This is because the repetition counters @ and {1,} behave differently. @ performs “lazy matching” and is happy with one instance of the preceding character or character set. {1,} performs “greedy matching” and gobbles up as many instances of the preceding character or character set as it can.

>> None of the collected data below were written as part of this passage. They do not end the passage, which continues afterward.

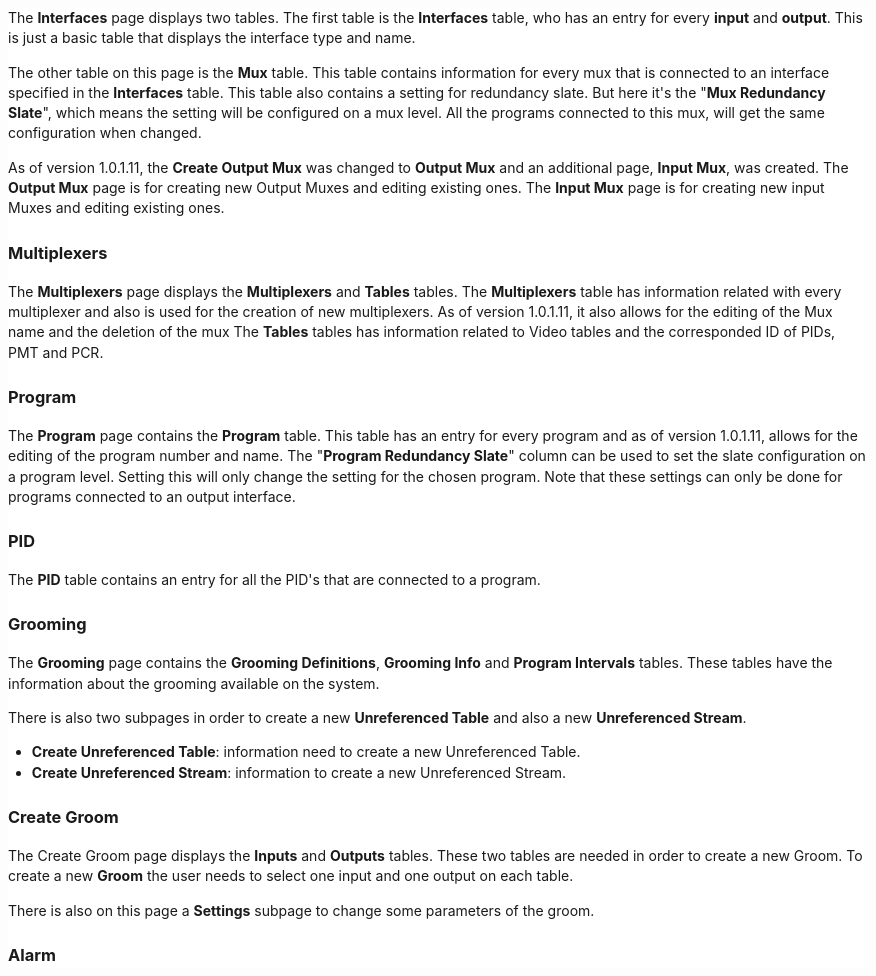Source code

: The **Interfaces** page displays two tables. The first table is the **Interfaces** table, who has an entry for every **input** and **output**. This is just a basic table that displays the interface type and name.

The other table on this page is the **Mux** table. This table contains information for every mux that is connected to an interface specified in the **Interfaces** table. This table also contains a setting for redundancy slate. But here it's the "**Mux Redundancy Slate**", which means the setting will be configured on a mux level. All the programs connected to this mux, will get the same configuration when changed.

As of version 1.0.1.11, the **Create Output Mux** was changed to **Output Mux** and an additional page, **Input Mux**, was created. The **Output Mux** page is for creating new Output Muxes and editing existing ones. The **Input Mux** page is for creating new input Muxes and editing existing ones.

### Multiplexers

The **Multiplexers** page displays the **Multiplexers** and **Tables** tables. The **Multiplexers** table has information related with every multiplexer and also is used for the creation of new multiplexers. As of version 1.0.1.11, it also allows for the editing of the Mux name and the deletion of the mux The **Tables** tables has information related to Video tables and the corresponded ID of PIDs, PMT and PCR.

### Program

The **Program** page contains the **Program** table. This table has an entry for every program and as of version 1.0.1.11, allows for the editing of the program number and name. The "**Program Redundancy Slate**" column can be used to set the slate configuration on a program level. Setting this will only change the setting for the chosen program. Note that these settings can only be done for programs connected to an output interface.

### PID

The **PID** table contains an entry for all the PID's that are connected to a program.

### Grooming

The **Grooming** page contains the **Grooming Definitions**, **Grooming Info** and **Program Intervals** tables. These tables have the information about the grooming available on the system.

There is also two subpages in order to create a new **Unreferenced Table** and also a new **Unreferenced Stream**.

- **Create Unreferenced Table**: information need to create a new Unreferenced Table.
- **Create Unreferenced Stream**: information to create a new Unreferenced Stream.

### Create Groom

The Create Groom page displays the **Inputs** and **Outputs** tables. These two tables are needed in order to create a new Groom. To create a new **Groom** the user needs to select one input and one output on each table.

There is also on this page a **Settings** subpage to change some parameters of the groom.

### Alarm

Let’s take “Daryl Paer 2013” as an example.

([!0-9^13]@)( )

catches “Daryl ” first, then goes on to catch “Paer ” (and goes on until it finds the final 4 digits and paragraph end mark).

On the other hand,

([!0-9^13]{1,})

catches “Daryl Paer ” directly. This is why “([!0-9^13]{1,})( )(<[0-9]{4})^13” does not work. There is no need to search for the space character preceding the 4 digits. It has already been found by ([!0-9^13]{1,}).

Now

([!0-9^13]{1,})( )(<[0-9]{4})^13

would work if you removed the space character from the search pattern:

([!0-9^13]{1,})(<[0-9]{4})^13

With such a search string, the Replace pattern itself needs to insert the space character after the 4 digits:

\2^32\1^p

Note that you could also use the following pattern:

Find:



([!0-9^13]@)(<[0-9]{4})^13

Replace:

\2^32\1^p

By the way, ^32 is the code for a space character.

HTH.

Thank you, sir. Much obliged.

Ulodesk